Mythos Meets Reality: Small Models Find Same Zero-Day Bugs

AISLE ran the specific Mythos vulnerabilities Anthropic highlighted on April 7 through cheap, open-weights models and found that eight out of eight detected Mythos's flagship FreeBSD exploit. One model had just 3.6 billion active parameters and costs $0.11 per million tokens. A 5.1B-parameter open model recovered the core chain of a 27-year-old OpenBSD bug. Anthropic announced Mythos alongside Project Glasswing, committing up to $100M in usage credits and framing it as a breakthrough for autonomous zero-day discovery. The implied message: you need frontier-scale intelligence for serious security work. AISLE's evidence suggests you don't.

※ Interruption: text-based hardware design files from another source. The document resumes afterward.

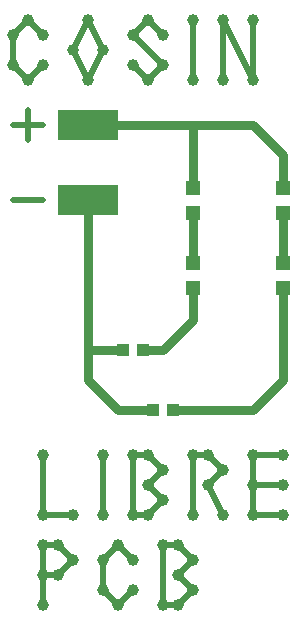
<source format=gbr>
G04 --- HEADER BEGIN --- *
%TF.GenerationSoftware,LibrePCB,LibrePCB,0.1*%
%TF.CreationDate,2016-06-12T03:42:08*%
%TF.ProjectId,Awesome LED Art,2aac30d5ff2b449da89c0cebc41db994,Default*%
%TF.Part,Single*%
%FSLAX66Y66*%
%MOMM*%
G01*
G74*
G04 --- HEADER END --- *
G04 --- APERTURE LIST BEGIN --- *
%ADD10R,1.200000X1.200000*%
%ADD11R,5.080000X2.540000*%
%ADD12R,1.000000X1.100000*%
%ADD13C,1.000000*%
%ADD14C,0.500000*%
%ADD15C,0.800000*%
G04 --- APERTURE LIST END --- *
G04 --- BOARD BEGIN --- *
D10*
X-7620000Y3590000D03*
X-7620000Y1490000D03*
D11*
X-16510000Y8890000D03*
D10*
X0Y9940000D03*
X0Y7840000D03*
D11*
X-16510000Y15240000D03*
D12*
X-11010000Y-8890000D03*
X-9310000Y-8890000D03*
D10*
X-7620000Y9940000D03*
X-7620000Y7840000D03*
X0Y3590000D03*
X0Y1490000D03*
D12*
X-13550000Y-3810000D03*
X-11850000Y-3810000D03*
D13*
X-20320000Y-17780000D03*
X-20320000Y-12700000D03*
X-17780000Y-17780000D03*
X-15240000Y-17780000D03*
X-15240000Y-12700000D03*
X-12700000Y-12700000D03*
X-12700000Y-17780000D03*
X-11430000Y-17780000D03*
X-10160000Y-16510000D03*
X-11430000Y-15240000D03*
X-10160000Y-13970000D03*
X-11430000Y-12700000D03*
X-7620000Y-12700000D03*
X-7620000Y-17780000D03*
X-6350000Y-15240000D03*
X-5080000Y-13970000D03*
X-6350000Y-12700000D03*
X-5080000Y-17780000D03*
X-2540000Y-17780000D03*
X-2540000Y-12700000D03*
X0Y-12700000D03*
X0Y-15240000D03*
X0Y-17780000D03*
X-2540000Y-15240000D03*
X-15240000Y-21590000D03*
X-15240000Y-24130000D03*
X-13970000Y-25400000D03*
X-13970000Y-20320000D03*
X-12700000Y-21590000D03*
X-12700000Y-24130000D03*
X-20320000Y-20320000D03*
X-20320000Y-25400000D03*
X-19050000Y-20320000D03*
X-17780000Y-21590000D03*
X-19050000Y-22860000D03*
X-10160000Y-20320000D03*
X-10160000Y-25400000D03*
X-8890000Y-25400000D03*
X-7620000Y-24130000D03*
X-8890000Y-22860000D03*
X-7620000Y-21590000D03*
X-8890000Y-20320000D03*
X-20320000Y-22860000D03*
D14*
X-21590000Y16510000D03*
X-21590000Y13970000D03*
X-20320000Y15240000D03*
X-22860000Y15240000D03*
X-20320000Y8890000D03*
X-22860000Y8890000D03*
D13*
X-21590000Y19050000D03*
X-22860000Y20320000D03*
X-20320000Y20320000D03*
X-22860000Y22860000D03*
X-21590000Y24130000D03*
X-20320000Y22860000D03*
X-17780000Y21590000D03*
X-16510000Y19050000D03*
X-16510000Y24130000D03*
X-15240000Y21590000D03*
X-12700000Y20320000D03*
X-11430000Y19050000D03*
X-10160000Y20320000D03*
X-12700000Y22860000D03*
X-11430000Y24130000D03*
X-10160000Y22860000D03*
X-7620000Y24130000D03*
X-7620000Y19050000D03*
X-5080000Y19050000D03*
X-5080000Y24130000D03*
X-2540000Y19050000D03*
X-2540000Y24130000D03*
D15*
X0Y7840000D02*
X0Y3590000D01*
X-7620000Y7840000D02*
X-7620000Y3590000D01*
X-16510000Y15240000D02*
X-7620000Y15240000D01*
X-7620000Y15240000D02*
X-7620000Y9940000D01*
X-7620000Y15240000D02*
X-2540000Y15240000D01*
X-2540000Y15240000D02*
X0Y12700000D01*
X0Y9940000D02*
X0Y12700000D01*
X0Y1490000D02*
X0Y-1270000D01*
X0Y-1270000D02*
X0Y-6350000D01*
X0Y-6350000D02*
X-2540000Y-8890000D01*
X-9310000Y-8890000D02*
X-2540000Y-8890000D01*
X-11010000Y-8890000D02*
X-13970000Y-8890000D01*
X-13970000Y-8890000D02*
X-16510000Y-6350000D01*
X-16510000Y-3810000D02*
X-13550000Y-3810000D01*
X-16510000Y-3810000D02*
X-16510000Y-6350000D01*
X-16510000Y8890000D02*
X-16510000Y-3810000D01*
X-7620000Y1490000D02*
X-7620000Y-1270000D01*
X-7620000Y-1270000D02*
X-10160000Y-3810000D01*
X-11850000Y-3810000D02*
X-10160000Y-3810000D01*
D14*
X-20320000Y-17780000D02*
X-17780000Y-17780000D01*
X-20320000Y-17780000D02*
X-20320000Y-12700000D01*
X-15240000Y-12700000D02*
X-15240000Y-17780000D01*
X-12700000Y-17780000D02*
X-11430000Y-17780000D01*
X-11430000Y-17780000D02*
X-10160000Y-16510000D01*
X-10160000Y-16510000D02*
X-11430000Y-15240000D01*
X-11430000Y-12700000D02*
X-10160000Y-13970000D01*
X-10160000Y-13970000D02*
X-11430000Y-15240000D01*
X-12700000Y-12700000D02*
X-11430000Y-12700000D01*
X-12700000Y-12700000D02*
X-12700000Y-17780000D01*
X-7620000Y-17780000D02*
X-7620000Y-12700000D01*
X-5080000Y-13970000D02*
X-6350000Y-12700000D01*
X-6350000Y-12700000D02*
X-7620000Y-12700000D01*
X-5080000Y-13970000D02*
X-6350000Y-15240000D01*
X-6350000Y-15240000D02*
X-5080000Y-17780000D01*
X-2540000Y-12700000D02*
X0Y-12700000D01*
X-2540000Y-15240000D02*
X0Y-15240000D01*
X-2540000Y-15240000D02*
X-2540000Y-17780000D01*
X-2540000Y-15240000D02*
X-2540000Y-12700000D01*
X0Y-17780000D02*
X-2540000Y-17780000D01*
X-15240000Y-21590000D02*
X-13970000Y-20320000D01*
X-13970000Y-20320000D02*
X-12700000Y-21590000D01*
X-15240000Y-24130000D02*
X-15240000Y-21590000D01*
X-15240000Y-24130000D02*
X-13970000Y-25400000D01*
X-13970000Y-25400000D02*
X-12700000Y-24130000D01*
X-19050000Y-20320000D02*
X-20320000Y-20320000D01*
X-19050000Y-20320000D02*
X-17780000Y-21590000D01*
X-17780000Y-21590000D02*
X-19050000Y-22860000D01*
X-7620000Y-21590000D02*
X-8890000Y-20320000D01*
X-8890000Y-22860000D02*
X-7620000Y-21590000D01*
X-7620000Y-24130000D02*
X-8890000Y-22860000D01*
X-8890000Y-25400000D02*
X-10160000Y-25400000D01*
X-8890000Y-25400000D02*
X-7620000Y-24130000D01*
X-10160000Y-20320000D02*
X-10160000Y-25400000D01*
X-10160000Y-20320000D02*
X-8890000Y-20320000D01*
X-20320000Y-22860000D02*
X-19050000Y-22860000D01*
X-20320000Y-22860000D02*
X-20320000Y-20320000D01*
X-20320000Y-22860000D02*
X-20320000Y-25400000D01*
X-20320000Y15240000D02*
X-22860000Y15240000D01*
X-21590000Y16510000D02*
X-21590000Y13970000D01*
X-20320000Y8890000D02*
X-22860000Y8890000D01*
X-20320000Y22860000D02*
X-21590000Y24130000D01*
X-22860000Y20320000D02*
X-22860000Y22860000D01*
X-22860000Y22860000D02*
X-21590000Y24130000D01*
X-20320000Y20320000D02*
X-21590000Y19050000D01*
X-21590000Y19050000D02*
X-22860000Y20320000D01*
X-17780000Y21590000D02*
X-16510000Y24130000D01*
X-16510000Y19050000D02*
X-17780000Y21590000D01*
X-16510000Y19050000D02*
X-15240000Y21590000D01*
X-15240000Y21590000D02*
X-16510000Y24130000D01*
X-12700000Y20320000D02*
X-11430000Y19050000D01*
X-11430000Y19050000D02*
X-10160000Y20320000D01*
X-10160000Y20320000D02*
X-12700000Y22860000D01*
X-10160000Y22860000D02*
X-11430000Y24130000D01*
X-11430000Y24130000D02*
X-12700000Y22860000D01*
X-7620000Y24130000D02*
X-7620000Y19050000D01*
X-5080000Y19050000D02*
X-5080000Y24130000D01*
X-5080000Y24130000D02*
X-2540000Y19050000D01*
X-2540000Y19050000D02*
X-2540000Y24130000D01*
G04 --- BOARD END --- *
%TF.MD5,034d954a3a51216819fc7e55868d7953*%
M02*

</source>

They would know. AISLE has operated its own discovery and remediation pipeline since mid-2025, finding 15 CVEs in OpenSSL, 5 in curl, and over 180 externally validated CVEs across 30+ projects. Stanislav Fort at AISLE describes AI cybersecurity capability as "jagged". Rankings reshuffle completely across tasks. No single model consistently wins. AISLE is model-agnostic by design, and their pitch is blunt: a thousand adequate detectives searching everywhere beat one brilliant detective guessing where to look.

Critics on Hacker News pushed back on the methodology. Some pointed out that AISLE tested older model versions like Qwen3 32B and DeepSeek R1 when newer releases would likely score higher. The bigger complaint: AISLE pointed models directly at flawed code rather than testing autonomous discovery, which is the genuinely hard part. Let small models roam free to find bugs and you'd likely drown in false positives. The study may undersell what Mythos actually does end-to-end.

None of this kills AISLE's point. If cheap models handle much of the detection work, the real advantage is in how you orchestrate the whole thing. What code you look at. How you test your guesses. How you separate real bugs from noise. Whether maintainers trust you enough to accept your patches. AISLE's security analyzer now runs on OpenSSL and curl pull requests, catching bugs before they ship. The OpenSSL CTO praised their "high quality of the reports and constructive collaboration throughout the remediation." That's the full loop from discovery to accepted patch, and AISLE closed it without needing one proprietary model to do so.